#### [Activity 1]
Set down the part of the ICD-10 post from "Posted on January" up to and including "and @ehrandhit and LinkedIn.", word for word.
#### [Activity 2]
Decide whether each statement below agrees with the ICD-10 post, answering yes or no and quoting the words of the post that settle it. (a) The shared comments come from Sue Ann Jantz, who works at a medical practice. (b) The blog network currently consists of 12 blogs. (c) The commenter says physicians can pass the coding changes to a nurse or a coder/biller.

#### [Text for analysis]
########

A Practice’s View of ICD-10

Posted on January 16, 2013 I Written By

John Lynn is the Founder of the blog network which currently consists of 10 blogs containing over 8000 articles with John having written over 4000 of the articles himself. These EMR and Healthcare IT related articles have been viewed over 16 million times. John also manages Healthcare IT Central and Healthcare IT Today, the leading career Health IT job board and blog. John is co-founder of and John is highly involved in social media, and in addition to his blogs can also be found on Twitter: @techguy and @ehrandhit and LinkedIn.

In our recent article about AMA’s call to Halt ICD-10, we got a really interesting practice perspective on ICD-10 that I thought I’d share. The comments come from Sue Ann Jantz who works at a medical practice. Sue brings up some really interesting points that I think are on the minds of many practices and doctors. The final one about 3rd party payer systems is an important one.

In your recent article
The American Medical Association’s most recent call to halt implementation of ICD-10 codes brings to light an interesting angle to the coding story – one that I hadn’t recognized until I read up on just why the AMA has consistently made it known that the switch is a bad idea.

My two cent’s worth:
See, all of the coding changes are going to fall on the physicians — they won’t be able to pawn it off on anyone else, like a nurse or a coder/biller or an administrator. Remember, they do MEDICINE, not transcription, billing, personnel or business.

########

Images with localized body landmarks
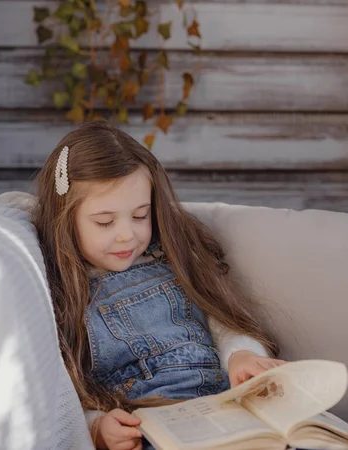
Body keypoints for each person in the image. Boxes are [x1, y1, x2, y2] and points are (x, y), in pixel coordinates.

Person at [32, 120, 286, 450]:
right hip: (150, 426)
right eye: (105, 222)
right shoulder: (61, 290)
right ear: (64, 219)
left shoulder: (174, 256)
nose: (127, 234)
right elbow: (60, 391)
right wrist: (96, 428)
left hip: (226, 407)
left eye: (140, 215)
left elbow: (225, 321)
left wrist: (242, 356)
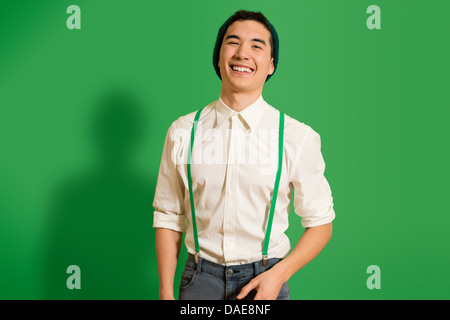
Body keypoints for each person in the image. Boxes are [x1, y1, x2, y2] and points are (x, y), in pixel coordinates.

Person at [153, 9, 335, 300]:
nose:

########

#### [Answer space 1]
Posted on January 16, 2013 I Written By

John Lynn is the Founder of the blog network which currently consists of 10 blogs containing over 8000 articles with John having written over 4000 of the articles himself. These EMR and Healthcare IT related articles have been viewed over 16 million times. John also manages Healthcare IT Central and Healthcare IT Today, the leading career Health IT job board and blog. John is co-founder of and John is highly involved in social media, and in addition to his blogs can also be found on Twitter: @techguy and @ehrandhit and LinkedIn.

#### [Answer space 2]
(a) Yes: "The comments come from Sue Ann Jantz who works at a medical practice."
(b) No: "the blog network which currently consists of 10 blogs"
(c) No: "they won’t be able to pawn it off on anyone else, like a nurse or a coder/biller or an administrator."